Верста 4. Направо пойдёшь – битым будешь
Волк принюхивался к густому лесному воздуху. Пряная прелая листва, сырая земля, подъеденные червями, слегка порченые грибы, склизкое болото и звенящие чистотой маленькие озерца. И много-много добычи. Но ничего из этого его не интересовало. Он лишь отметил, что, окажись рядом его волчица, она обязательно бы не выдержала: обернулась человеком, наскоро натянула рубаху и порты и прихватила с собой пару самых аппетитных грибков. Ну или пару узелков с ними. Кто ж остановится, перешагнёт через нагло переливающуюся шляпку маслёнка или не найдёт доли[23 - Доля – это 72 мгновения, каждое из которых – 760 мигов, которые, в свою очередь, – 160 сигов (1 сек = 229960581120 сигов). Короче, очень и очень небольшой промежуток времени. Да и вообще это метафора.] поклониться рыжему подосиновику? Даже если потом, снова перекинувшись зверем, она будет донельзя глупо выглядеть, таская в пасти куль из одежды и лешьего мяса[24 - Ага, правильно догадались. Лешье мясо – это грибы и есть.].

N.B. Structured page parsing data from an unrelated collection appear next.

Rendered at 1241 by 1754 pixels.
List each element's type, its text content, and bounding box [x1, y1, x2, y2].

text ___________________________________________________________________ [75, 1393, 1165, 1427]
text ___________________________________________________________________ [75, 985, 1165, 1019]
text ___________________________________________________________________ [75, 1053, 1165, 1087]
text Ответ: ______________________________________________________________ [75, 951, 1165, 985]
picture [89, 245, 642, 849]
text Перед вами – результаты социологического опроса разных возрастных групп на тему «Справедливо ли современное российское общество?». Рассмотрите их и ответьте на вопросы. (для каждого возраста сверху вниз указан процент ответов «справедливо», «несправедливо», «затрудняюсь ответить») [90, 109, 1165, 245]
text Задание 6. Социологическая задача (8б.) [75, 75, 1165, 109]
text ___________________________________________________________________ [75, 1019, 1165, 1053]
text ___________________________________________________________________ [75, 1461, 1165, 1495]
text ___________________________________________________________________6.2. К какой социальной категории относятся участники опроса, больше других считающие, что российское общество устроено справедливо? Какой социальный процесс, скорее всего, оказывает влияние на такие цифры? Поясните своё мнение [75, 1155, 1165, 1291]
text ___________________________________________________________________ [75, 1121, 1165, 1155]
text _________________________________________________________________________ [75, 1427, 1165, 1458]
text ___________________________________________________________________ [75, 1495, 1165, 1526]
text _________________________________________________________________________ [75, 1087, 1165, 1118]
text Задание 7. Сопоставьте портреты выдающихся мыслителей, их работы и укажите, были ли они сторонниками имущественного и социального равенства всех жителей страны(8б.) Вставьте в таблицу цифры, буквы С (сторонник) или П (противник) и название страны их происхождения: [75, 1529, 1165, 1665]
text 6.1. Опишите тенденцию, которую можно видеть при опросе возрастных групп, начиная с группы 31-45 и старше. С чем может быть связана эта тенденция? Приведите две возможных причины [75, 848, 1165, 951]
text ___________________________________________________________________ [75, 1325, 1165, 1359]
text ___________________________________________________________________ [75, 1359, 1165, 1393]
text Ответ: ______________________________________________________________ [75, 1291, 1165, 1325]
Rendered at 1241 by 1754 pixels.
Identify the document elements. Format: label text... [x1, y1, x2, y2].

Серый махнул хвостом и заставил себя отвернуться от налитого боровика. Пробежал чуть вперёд, не выдержал, вернулся и, тяжело вздохнув, начал меняться. Шерсть слезала, обнажая нежную бледную кожу, лапы выворачивались под немыслимыми углами, утолщаясь, меняя форму, делаясь человечьими.
Высокий худой мужчина потянулся, слегка поморщившись от остатков привычной, но никуда не девшейся боли, убрал за уши лезущие в глаза лохматые серые, как у старика, волосы, никак не вязавшиеся с нежным, почти детским лицом. И аккуратно выкрутил найдёныша из грибницы: Фроське на радость.
Нос стал менее чувствительным, но теперь мужчина точно знал, что напал на нужный след и не боялся его потерять. Столько дней он высматривал, принюхивался, ловил малейший намёк на присутствие другого оборотня и, наконец, появился шанс. Уж теперь он его не упустит!
Сероволосый, стараясь не сломать ровную ножку, уложил подберёзовик в поясную суму и ещё раз поправил рукава простенькой льняной рубахи: негоже предстать в непотребном виде перед тем, кого он так долго искал.
– А я волком перекинусь и рррррр! Поррррву! – звонкий мальчишеский голос не становился устрашающим, как ни пытался его обладатель принять грозный вид. Растрёпанные волосы придавали ему схожесть с воробушком, а не с опасным воином, коим он так хотел казаться. Да и какой воин из щенка, если ему едва минула седьмая зима?